Otra anjova de buen porte(12lbs en el boga), en esta ocasión capturada en otoño del 2012.
En lo referente al spinning, a penas se capturan algunos ejemplares, y suelen ser de talla pequeña. Pero eso no significa que no siga habiendo algún ejemplar de buena talla y que no pueda ser pescado en superficie.

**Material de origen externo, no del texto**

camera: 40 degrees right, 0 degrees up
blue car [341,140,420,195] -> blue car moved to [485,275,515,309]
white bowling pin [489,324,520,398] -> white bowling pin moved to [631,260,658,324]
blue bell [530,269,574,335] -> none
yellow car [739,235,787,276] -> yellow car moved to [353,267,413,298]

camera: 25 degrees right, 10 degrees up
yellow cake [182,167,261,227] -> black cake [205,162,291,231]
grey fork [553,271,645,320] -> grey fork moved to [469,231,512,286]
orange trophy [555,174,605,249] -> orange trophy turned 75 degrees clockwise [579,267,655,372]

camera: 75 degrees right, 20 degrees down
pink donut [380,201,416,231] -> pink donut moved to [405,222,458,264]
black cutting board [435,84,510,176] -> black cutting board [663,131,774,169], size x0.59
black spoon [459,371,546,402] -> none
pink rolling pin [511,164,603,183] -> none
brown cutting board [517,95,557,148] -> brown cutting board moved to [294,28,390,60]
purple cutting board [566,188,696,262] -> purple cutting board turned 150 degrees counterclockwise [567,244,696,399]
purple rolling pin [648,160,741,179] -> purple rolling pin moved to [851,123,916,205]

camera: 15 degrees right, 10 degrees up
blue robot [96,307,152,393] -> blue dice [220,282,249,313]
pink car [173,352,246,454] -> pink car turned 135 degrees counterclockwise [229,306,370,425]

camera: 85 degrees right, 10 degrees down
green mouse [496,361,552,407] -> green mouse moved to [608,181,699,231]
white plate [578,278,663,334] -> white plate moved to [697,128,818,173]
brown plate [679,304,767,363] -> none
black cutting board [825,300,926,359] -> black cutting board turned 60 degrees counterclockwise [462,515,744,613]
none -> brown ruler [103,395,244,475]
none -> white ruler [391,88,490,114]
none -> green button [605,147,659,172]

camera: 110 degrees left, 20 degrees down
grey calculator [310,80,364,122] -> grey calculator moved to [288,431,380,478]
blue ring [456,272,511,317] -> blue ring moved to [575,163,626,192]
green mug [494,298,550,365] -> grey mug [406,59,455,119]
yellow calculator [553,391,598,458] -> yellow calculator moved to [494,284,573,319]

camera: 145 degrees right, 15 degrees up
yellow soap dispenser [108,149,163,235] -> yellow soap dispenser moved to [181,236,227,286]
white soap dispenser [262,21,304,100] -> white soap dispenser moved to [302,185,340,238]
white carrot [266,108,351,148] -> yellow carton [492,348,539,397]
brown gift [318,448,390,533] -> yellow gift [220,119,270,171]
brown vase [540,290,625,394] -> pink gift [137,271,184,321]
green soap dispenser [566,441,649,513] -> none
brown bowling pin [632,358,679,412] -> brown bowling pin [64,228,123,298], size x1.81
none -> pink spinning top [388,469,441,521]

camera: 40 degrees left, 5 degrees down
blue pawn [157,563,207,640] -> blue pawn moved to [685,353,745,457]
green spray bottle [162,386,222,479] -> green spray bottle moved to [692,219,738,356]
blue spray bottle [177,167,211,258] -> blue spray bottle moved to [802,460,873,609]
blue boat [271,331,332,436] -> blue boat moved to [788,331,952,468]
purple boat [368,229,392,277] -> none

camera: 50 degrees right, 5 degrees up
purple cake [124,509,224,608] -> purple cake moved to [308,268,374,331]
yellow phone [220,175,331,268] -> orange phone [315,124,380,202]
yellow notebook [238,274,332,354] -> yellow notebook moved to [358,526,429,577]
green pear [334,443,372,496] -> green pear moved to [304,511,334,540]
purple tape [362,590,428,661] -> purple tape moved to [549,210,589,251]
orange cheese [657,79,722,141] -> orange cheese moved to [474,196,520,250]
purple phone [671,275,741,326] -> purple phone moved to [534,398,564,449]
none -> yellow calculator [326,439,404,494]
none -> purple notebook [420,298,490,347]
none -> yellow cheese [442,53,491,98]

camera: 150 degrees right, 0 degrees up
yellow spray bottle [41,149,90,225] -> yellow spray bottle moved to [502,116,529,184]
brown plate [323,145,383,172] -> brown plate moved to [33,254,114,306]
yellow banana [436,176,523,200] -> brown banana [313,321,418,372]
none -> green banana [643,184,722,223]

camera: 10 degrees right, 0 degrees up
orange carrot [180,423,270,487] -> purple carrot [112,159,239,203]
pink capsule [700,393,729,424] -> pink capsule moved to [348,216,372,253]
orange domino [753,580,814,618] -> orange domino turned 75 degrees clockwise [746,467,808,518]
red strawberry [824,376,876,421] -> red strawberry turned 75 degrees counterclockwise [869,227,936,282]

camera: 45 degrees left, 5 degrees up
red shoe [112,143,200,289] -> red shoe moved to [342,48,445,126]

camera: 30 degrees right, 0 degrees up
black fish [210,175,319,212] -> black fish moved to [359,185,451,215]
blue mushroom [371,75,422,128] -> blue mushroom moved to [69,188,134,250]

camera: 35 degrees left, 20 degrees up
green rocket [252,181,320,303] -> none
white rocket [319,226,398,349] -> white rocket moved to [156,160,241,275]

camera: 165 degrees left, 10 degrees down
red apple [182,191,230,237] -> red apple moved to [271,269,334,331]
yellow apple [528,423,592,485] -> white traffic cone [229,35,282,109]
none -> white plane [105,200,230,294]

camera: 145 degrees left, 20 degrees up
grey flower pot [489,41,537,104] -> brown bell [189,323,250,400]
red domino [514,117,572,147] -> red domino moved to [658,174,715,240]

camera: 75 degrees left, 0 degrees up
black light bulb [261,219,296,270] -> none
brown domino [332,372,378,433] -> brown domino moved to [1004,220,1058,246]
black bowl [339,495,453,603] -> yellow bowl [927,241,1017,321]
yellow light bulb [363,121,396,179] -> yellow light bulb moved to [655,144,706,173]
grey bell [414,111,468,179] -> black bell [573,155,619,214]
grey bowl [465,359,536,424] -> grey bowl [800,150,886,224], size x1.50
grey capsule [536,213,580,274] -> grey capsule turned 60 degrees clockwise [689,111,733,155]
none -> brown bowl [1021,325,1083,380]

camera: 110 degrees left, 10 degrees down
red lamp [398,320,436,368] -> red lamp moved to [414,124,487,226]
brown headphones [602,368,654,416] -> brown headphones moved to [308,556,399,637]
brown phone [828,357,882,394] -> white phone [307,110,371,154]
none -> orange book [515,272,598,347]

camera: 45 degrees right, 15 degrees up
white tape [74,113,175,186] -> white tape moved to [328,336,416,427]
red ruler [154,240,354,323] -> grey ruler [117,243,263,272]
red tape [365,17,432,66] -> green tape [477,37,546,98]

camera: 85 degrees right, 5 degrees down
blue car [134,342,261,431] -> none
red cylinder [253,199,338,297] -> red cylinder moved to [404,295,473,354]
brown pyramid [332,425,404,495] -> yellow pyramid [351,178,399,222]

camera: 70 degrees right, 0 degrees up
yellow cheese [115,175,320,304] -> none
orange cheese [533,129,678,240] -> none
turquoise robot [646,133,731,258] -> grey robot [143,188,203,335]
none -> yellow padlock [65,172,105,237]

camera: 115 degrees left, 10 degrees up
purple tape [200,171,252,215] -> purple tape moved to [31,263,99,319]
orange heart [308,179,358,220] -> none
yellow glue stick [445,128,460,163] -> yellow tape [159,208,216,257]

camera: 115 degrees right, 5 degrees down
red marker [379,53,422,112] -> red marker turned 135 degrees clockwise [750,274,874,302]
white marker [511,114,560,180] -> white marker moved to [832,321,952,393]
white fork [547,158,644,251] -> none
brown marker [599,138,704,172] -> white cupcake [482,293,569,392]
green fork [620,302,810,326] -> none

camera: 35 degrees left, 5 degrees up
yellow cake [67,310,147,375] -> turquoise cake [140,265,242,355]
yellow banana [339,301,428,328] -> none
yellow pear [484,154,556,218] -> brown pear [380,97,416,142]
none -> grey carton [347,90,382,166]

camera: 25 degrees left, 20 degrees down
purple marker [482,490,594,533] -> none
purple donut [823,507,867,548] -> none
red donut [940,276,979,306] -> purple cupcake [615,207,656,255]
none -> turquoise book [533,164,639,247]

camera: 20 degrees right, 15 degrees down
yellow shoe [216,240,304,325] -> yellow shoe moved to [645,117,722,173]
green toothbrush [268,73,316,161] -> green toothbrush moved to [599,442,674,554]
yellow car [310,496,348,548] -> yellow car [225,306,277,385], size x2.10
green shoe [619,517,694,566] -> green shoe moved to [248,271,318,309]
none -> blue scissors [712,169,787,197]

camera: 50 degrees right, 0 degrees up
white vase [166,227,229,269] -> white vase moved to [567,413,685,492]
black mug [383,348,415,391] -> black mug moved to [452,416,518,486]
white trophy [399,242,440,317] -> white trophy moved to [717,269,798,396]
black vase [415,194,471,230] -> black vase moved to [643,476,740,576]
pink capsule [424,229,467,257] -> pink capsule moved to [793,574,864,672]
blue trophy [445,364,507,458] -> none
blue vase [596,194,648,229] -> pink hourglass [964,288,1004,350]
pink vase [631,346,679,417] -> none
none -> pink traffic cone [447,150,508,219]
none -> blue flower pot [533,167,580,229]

Al fin y al cabo se trata del mismo pez ya sea en la península o en las islas, solo que aquí casi no hay grandes ejemplares  y los contextos baleáricos nos obligan a tener en cuenta algunas adaptaciones.

Mi primera anjova balear, también capturada en invierno, hace ya tres años.
Se puede decir que de la misma manera que las tenía aborrecidas cuando vivía en la península, ahora empiezo a aborrecer los espetones de aquí y por contra, echo de menos a las "ratas" que es el nombre cariñoso que le pusimos en su día a las anjovas (véase este link por si os gusta el chafardeo): "Ratas"

A día de hoy las he pescado en todas las islas del archipiélago exceptuando Menorca, que aun no he visitado con material de pesca, pero todo se andará, es sólo cosa de bolsillo y tiempo. En las islas siempre han sido capturas puntuales, distanciadas varios meses entre sí, pero parece que cuando las empiezo a echar en falta, se acuerdan de mi y me hacen alguna visita agradable para recordarme que la anjova es un gran depredador, agresivo, potente, acrobático y además muy fotogénico. Sin duda, una especie con adeptos en todo el mundo, en especial los amantes del spinning de superficie, ya que este pez, si está, rara vez no da la cara. Y cuando se deja ver, se asegura que nos demos cuenta de su fuerza y ferocidad en los ataques. Es la especie ideal para aprender a sacar buenos peces en superficie y es que, la anjova cuando ataca, es que ataca de verdad. Lástima que aquí no abunden.